COACHES MUST LEARN CPR (S 1918)
Senate 35-0, approved and sent to the House a bill that would require all school coaches to complete a course in cardiopulmonary resuscitation (CPR) from the American Heart Association, American Red Cross or other state-approved agency by August 2014.The measure also prohibits local cities and towns from being responsible for the costs.
Supporters said this invaluable training costs about $50 per person and will save many lives. They noted there are creative ways to pay for the training or to get the fee waived.
(A "Yes" vote is for the bill.)
Sen. Eileen Donoghue, Yes; Sen. James Eldridge, Didn't Vote; Sen. Jennifer Flanagan, Yes.
ALSO ON BEACON HILL
LOWER TUITION FOR ILLEGAL IMMIGRANTS (H 1078) -- The Higher Education Committee will hold a hearing on Dec. 11 at 1 p.m. in Room A2 on a bill allowing some illegal immigrant students to pay the in-state tuition rates and fees at Massachusetts colleges and universities. To qualify, the student must have attended a high school in Massachusetts for at least three years and have graduated or received the equivalent of a diploma. The measure also requires these students to provide the college with an affidavit stating that he or she has filed or will in the future file an application to become a citizen or permanent resident.
Supporters say that many of these students were babies when they were brought here by their parents and had no choice about entering the country illegally. They note that these hardworking students are currently required to pay out-of-state tuition rates that are up to five times higher than the in-state rate. Some argue that many are unable to afford the higher tuition and end up skipping college and working in low-pay, low-skilled jobs rather than contributing to the economy in a more meaningful fashion.
Opponents say the state should not offer financial rewards to anyone who has broken the law and is in this country illegally. They note it is also important to point out that these students would not even be able to legally obtain a job in Massachusetts following their graduation from college. Some argue that it is outrageous to offer low tuition rates to these students while legal citizens from outside Massachusetts, including war veterans, are required to pay higher rates if they attend a Massachusetts state school.
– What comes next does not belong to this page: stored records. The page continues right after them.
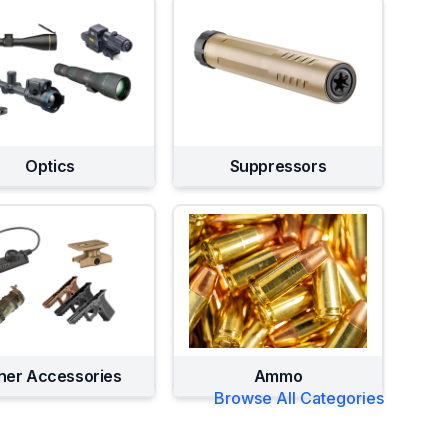
Optics
Suppressors
her Accessories
Ammo
Browse All Categories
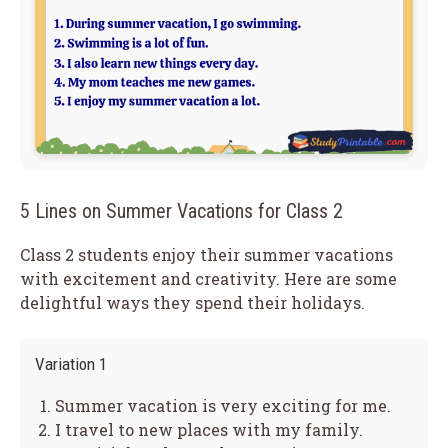
5 Lines on Summer Vacations for Class 2
Class 2 students enjoy their summer vacations
with excitement and creativity. Here are some
delightful ways they spend their holidays.
Variation 1
Summer vacation is very exciting for me.
I travel to new places with my family.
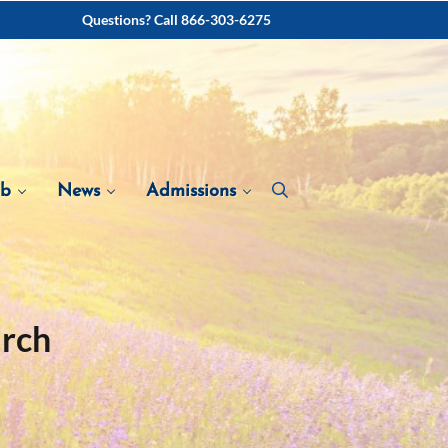
Questions? Call 866-303-6275
ab
News
Admissions
arch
CAP SALARY OF NONPROFIT CEOS (H 1714) -- The Committee on Labor and Workforce Development is considering a bill that would cap the salaries of CEOs and other executives at nonprofit social service agencies which receive at least 30 percent of their annual budget from state funding. The measure would cap the salaries of CEOs on a sliding scale ranging from a limit of $49,719, for any agency with a budget less than $250,000 to $213,165 for one with a budget exceeding $25 million. A hearing on the measure is scheduled for December 18 at 12:30 p.m. in room A-1 at the Statehouse.
DRIVER'S LICENSE RENEWAL -- The Registry of Motor Vehicles announced it will reinstate its policy of notifying drivers when their driver's license is about to expire. This license reminder ended five years ago when the registry made budget cuts during a fiscal crunch. Under the reinstated system, the driver will receive a postcard informing him or her if he or she is eligible to renew online at MassRMV.com or if it can only be done with a visit to a branch office. Registrar Rachel Kaprielian noted that private advertising will help fund the service.
REDUCE FEE FOR "THE RIDE" -- On Dec. 11, the MBTA Board of Directors will vote on whether to reduce from $4 to $3 the fare for The RIDE, the popular service that provides door-to-door transportation to eligible persons with a physical, cognitive or mental disability. In 2012, the board raised the fare from $2 to the current $4. Activists have been lobbying for months to get the fare reduced.
ALCOHOL IN NURSING HOMES (H 3779) -- The House gave initial approval to a bill allowing cities and towns to opt to permit the sale of alcohol at nursing homes, retirement communities and assisted or independent living facilities.
HOW LONG WAS LAST WEEK'S SESSION? During the week of Nov. 25-29. The House met for a total of 34 minutes while the Senate met for a total of 38 minutes.